■ Action item: Output each line of the data below exactly, omitting any image.

■ Material provided:
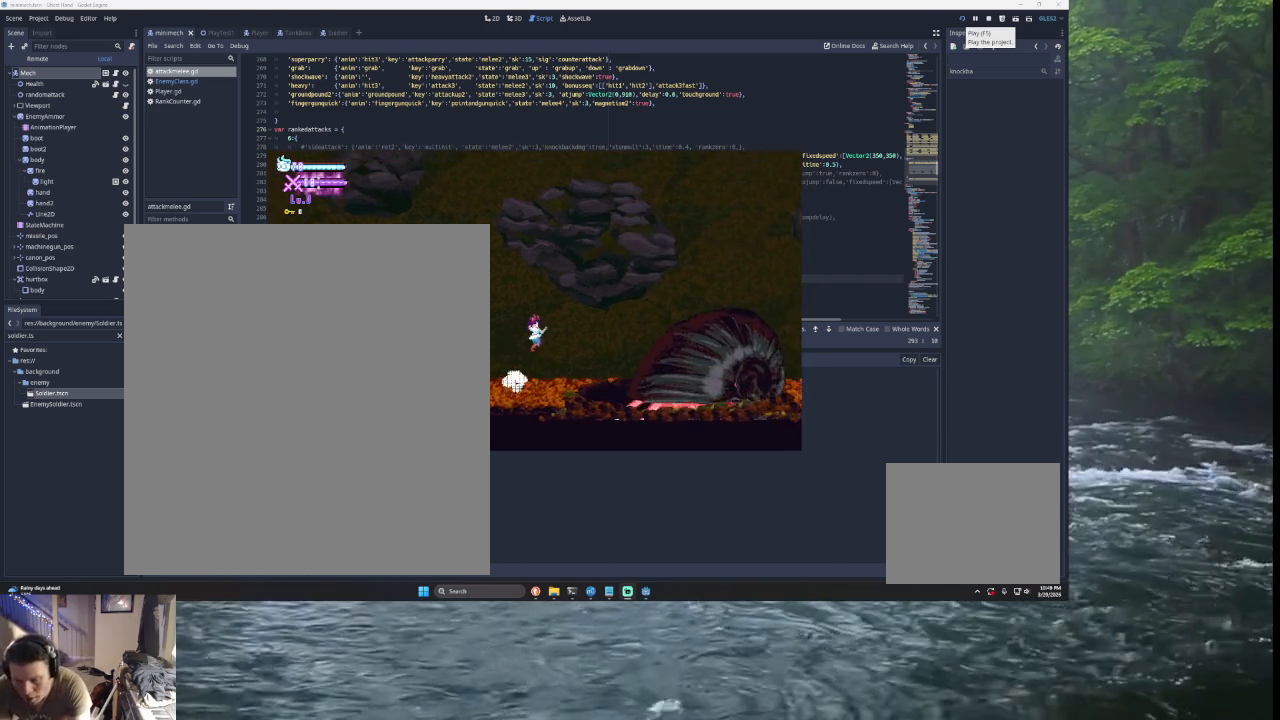
{"buttons": [], "left_stick": "left", "right_stick": "center", "events": [[100, "TRIANGLE", "up"], [233, "SQUARE", "down"], [400, "left_stick", "down-left"], [433, "SQUARE", "up"], [500, "left_stick", "left"]]}
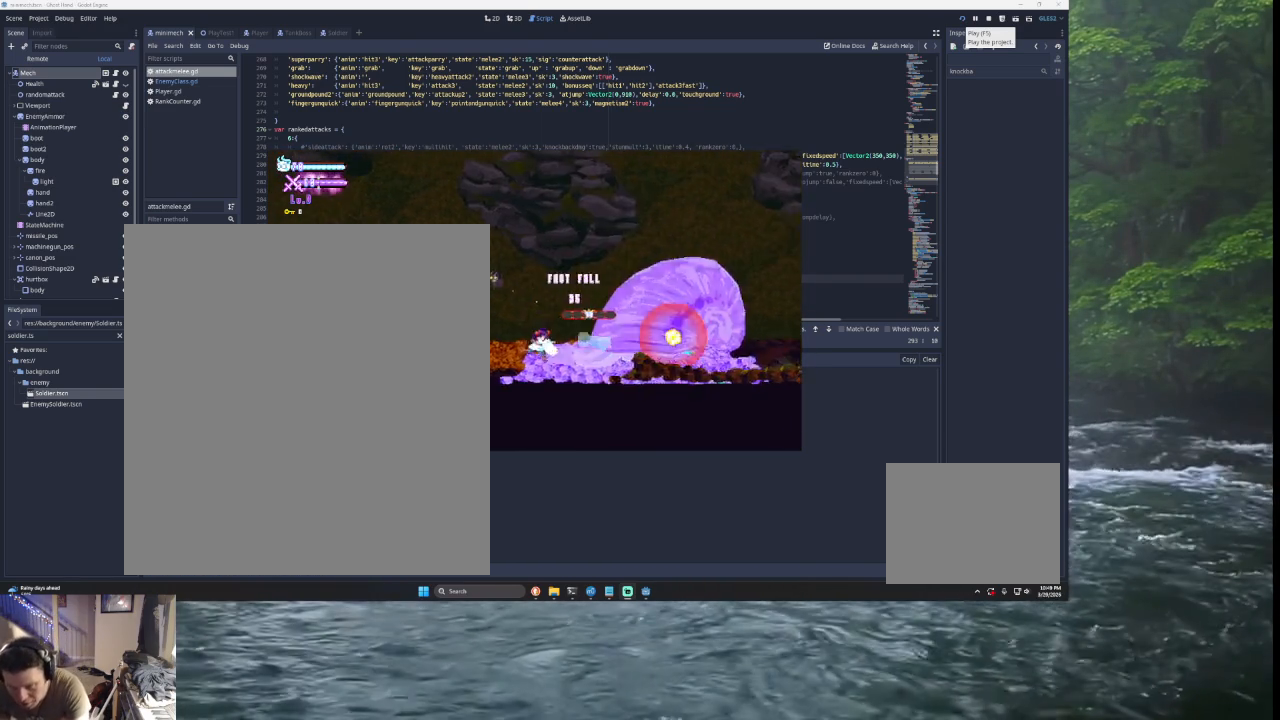
{"buttons": [], "left_stick": "down-left", "right_stick": "center", "events": [[67, "TRIANGLE", "down"], [167, "left_stick", "right"], [233, "TRIANGLE", "up"], [300, "SQUARE", "down"], [433, "left_stick", "down-left"], [500, "SQUARE", "up"]]}
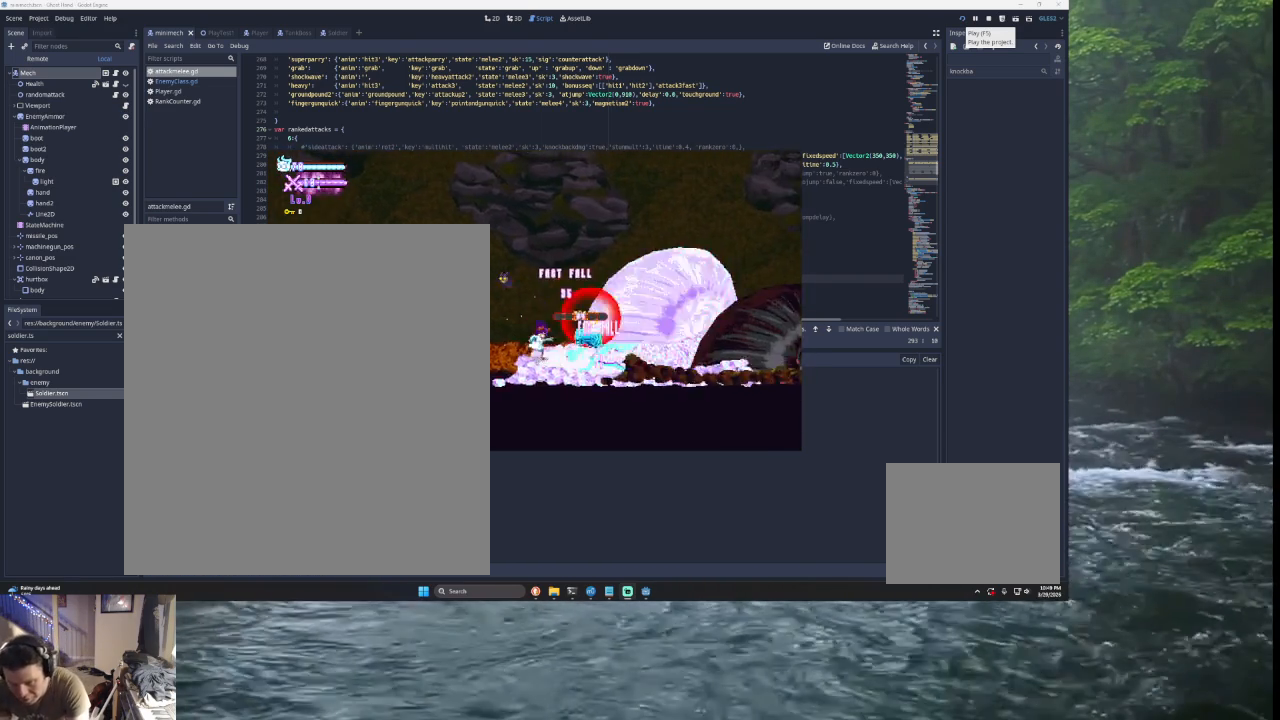
{"buttons": ["SQUARE"], "left_stick": "down-left", "right_stick": "center", "events": [[33, "left_stick", "left"], [133, "TRIANGLE", "down"], [133, "left_stick", "center"], [233, "left_stick", "right"], [333, "TRIANGLE", "up"], [367, "SQUARE", "down"], [467, "left_stick", "down-left"]]}
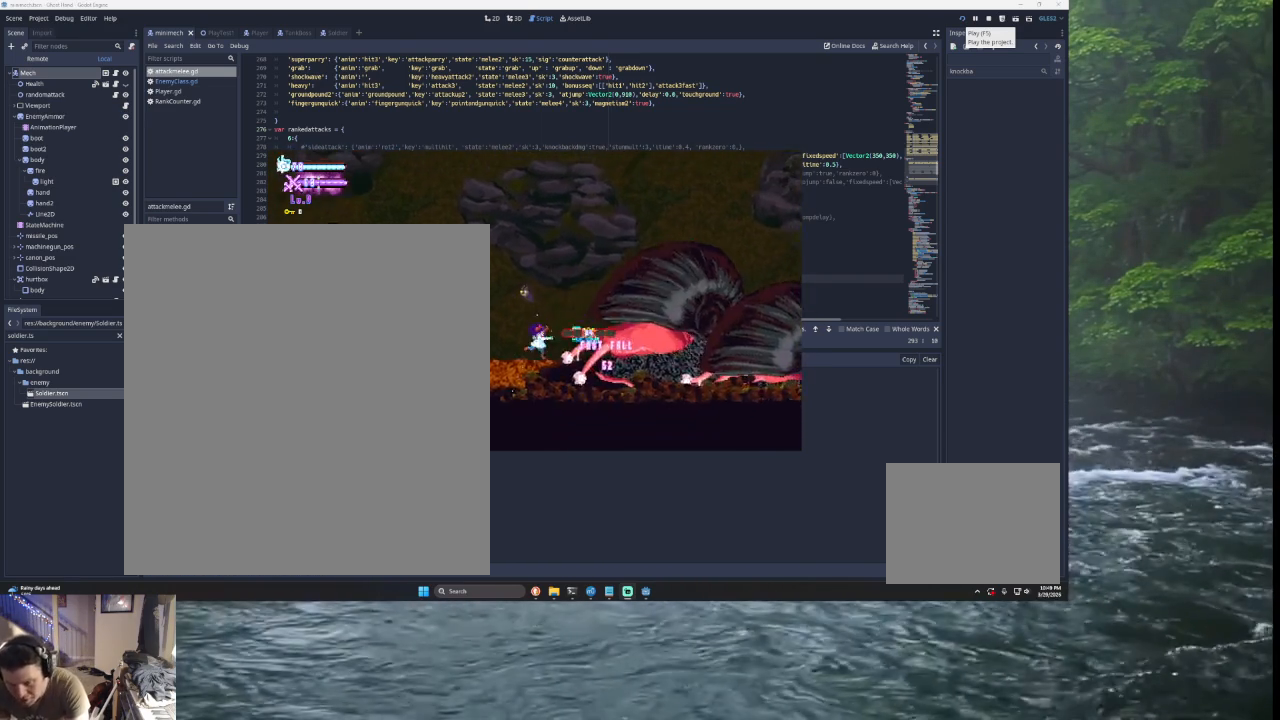
{"buttons": ["SQUARE"], "left_stick": "right", "right_stick": "center", "events": [[33, "left_stick", "left"], [67, "SQUARE", "up"], [100, "left_stick", "center"], [200, "TRIANGLE", "down"], [267, "left_stick", "right"], [367, "TRIANGLE", "up"], [433, "SQUARE", "down"]]}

■ Your response:
{"buttons": [], "left_stick": "left", "right_stick": "center", "events": [[100, "TRIANGLE", "up"], [233, "SQUARE", "down"], [400, "left_stick", "down-left"], [433, "SQUARE", "up"], [500, "left_stick", "left"]]}
{"buttons": [], "left_stick": "down-left", "right_stick": "center", "events": [[67, "TRIANGLE", "down"], [167, "left_stick", "right"], [233, "TRIANGLE", "up"], [300, "SQUARE", "down"], [433, "left_stick", "down-left"], [500, "SQUARE", "up"]]}
{"buttons": ["SQUARE"], "left_stick": "down-left", "right_stick": "center", "events": [[33, "left_stick", "left"], [133, "TRIANGLE", "down"], [133, "left_stick", "center"], [233, "left_stick", "right"], [333, "TRIANGLE", "up"], [367, "SQUARE", "down"], [467, "left_stick", "down-left"]]}
{"buttons": ["SQUARE"], "left_stick": "right", "right_stick": "center", "events": [[33, "left_stick", "left"], [67, "SQUARE", "up"], [100, "left_stick", "center"], [200, "TRIANGLE", "down"], [267, "left_stick", "right"], [367, "TRIANGLE", "up"], [433, "SQUARE", "down"]]}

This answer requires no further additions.